▶ _ACTIVITY_: Print the entries exactly; skip the pictures.

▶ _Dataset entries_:
● ● ● ● ●

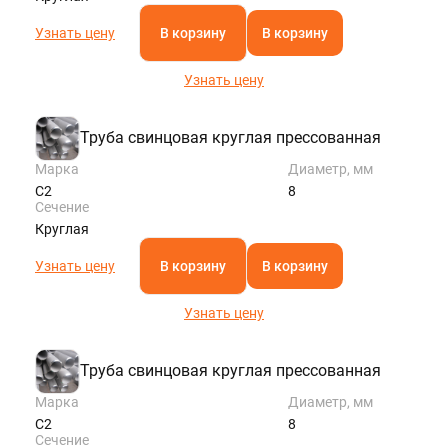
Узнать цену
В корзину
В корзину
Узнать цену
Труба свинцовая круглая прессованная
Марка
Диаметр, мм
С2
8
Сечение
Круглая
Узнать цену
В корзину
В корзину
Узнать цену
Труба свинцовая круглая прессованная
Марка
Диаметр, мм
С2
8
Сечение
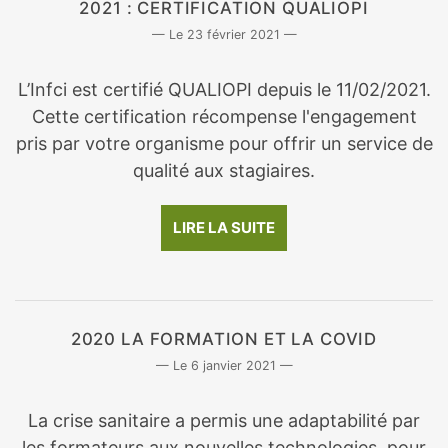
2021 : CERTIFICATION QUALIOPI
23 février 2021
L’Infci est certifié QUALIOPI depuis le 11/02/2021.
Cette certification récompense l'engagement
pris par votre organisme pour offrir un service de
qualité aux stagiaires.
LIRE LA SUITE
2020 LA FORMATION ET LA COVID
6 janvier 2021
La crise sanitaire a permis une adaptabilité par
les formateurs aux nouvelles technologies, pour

● ● ● ● ●

▶ _RESULT BELOW_:
Узнать цену
В корзину
В корзину
Узнать цену
Труба свинцовая круглая прессованная
Марка
Диаметр, мм
С2
8
Сечение
Круглая
Узнать цену
В корзину
В корзину
Узнать цену
Труба свинцовая круглая прессованная
Марка
Диаметр, мм
С2
8
Сечение
2021 : CERTIFICATION QUALIOPI
23 février 2021
L’Infci est certifié QUALIOPI depuis le 11/02/2021.
Cette certification récompense l'engagement
pris par votre organisme pour offrir un service de
qualité aux stagiaires.
LIRE LA SUITE
2020 LA FORMATION ET LA COVID
6 janvier 2021
La crise sanitaire a permis une adaptabilité par
les formateurs aux nouvelles technologies, pour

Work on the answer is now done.